EIA: U.S.-Mexico Energy Trade Drops 21% to $57B Last Year
The value of the U.S.-Mexico energy trade fell to an estimated $57 billion in 2024, down 21% from the prior year and the lowest since 2020, the Energy Information Administration reported Friday (10/3).
The drop was primarily driven by a combination of lower global fuel prices and reduced petroleum output from Mexico. This affected the refined products which make up the largest share of cross-border energy transactions, the EIA said.
Using data sourced from the Census Bureau, the agency said much of the 2024 value constituted U.S. refined petroleum product exports totaling $37 billion.
The inflation-adjusted value of all U.S. energy exports to Mexico fell by 13% last year, settling at $41 billion. While it marked a second straight annual decline, the drop was less severe than the 24% decrease between 2022 and 2023, signaling a moderation in the decline.
The inflation-adjusted value of U.S. energy imports from Mexico, meanwhile, plunged by 34% to $16 billion. This was primarily caused by lower crude oil imports, which accounted for 75% of all U.S. energy imports from Mexico during the year.
U.S. crude oil imports from Mexico averaged 464,000 bpd last year, a 37% decrease from the prior, bringing the value of those purchases down 40% from 2023.
The volume of U.S. petroleum product exports to Mexico remained essentially flat at 1.2 million bpd in 2024, decreasing by $4 billion in value to $37 billion.

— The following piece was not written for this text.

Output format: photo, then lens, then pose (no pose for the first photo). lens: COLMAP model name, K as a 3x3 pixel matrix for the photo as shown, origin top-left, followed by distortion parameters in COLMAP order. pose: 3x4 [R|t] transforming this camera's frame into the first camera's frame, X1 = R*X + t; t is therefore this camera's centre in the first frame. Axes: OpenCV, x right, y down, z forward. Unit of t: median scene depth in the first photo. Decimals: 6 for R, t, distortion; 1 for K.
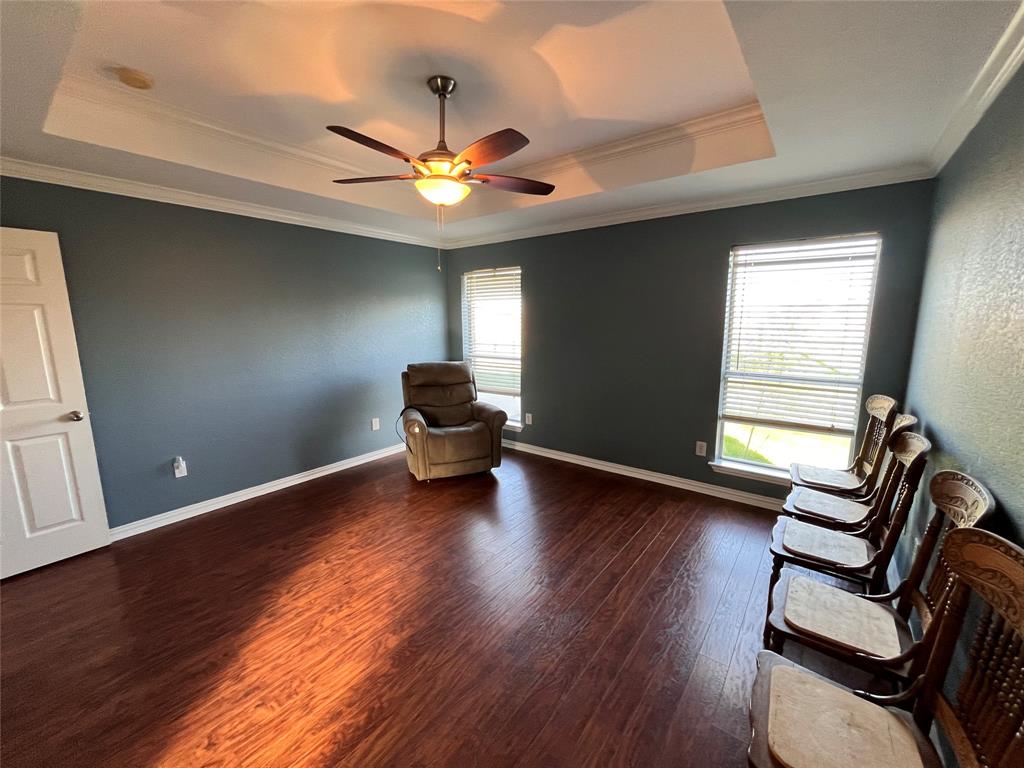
lens RADIAL K [[413.7, 0, 512.0], [0, 413.7, 384.0], [0, 0, 1]] dist [-0.002638, 0.000043]
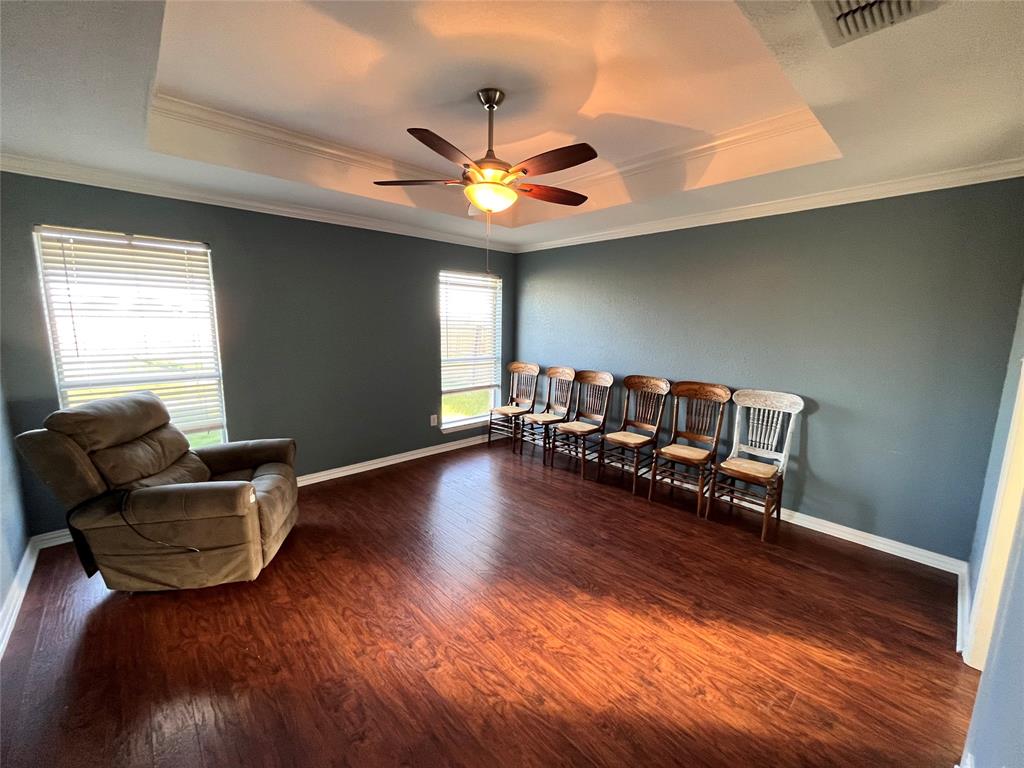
lens RADIAL K [[413.7, 0, 512.0], [0, 413.7, 384.0], [0, 0, 1]] dist [-0.002638, 0.000043]
pose [[0.167186, -0.143203, 0.975470, -1.326678], [0.142748, 0.982486, 0.119767, -0.135010], [-0.975537, 0.119223, 0.184700, 0.872602]]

U.S. natural gas exports to Mexico, primarily via pipeline, increased by 4% to an average of 6.4 bcfd, contributing to the record total U.S. global exports of 21 bcfd. But lower natural gas prices brought the value of the gas trade with Mexico down 31% to $4.2 billion.
Gas shipments to Mexico have continued to accelerate this year, reaching 6.6 bcfd in the first six months, the EIA noted. This increase was attributed to planned North American LNG expansion projects that will utilize U.S.-sourced gas.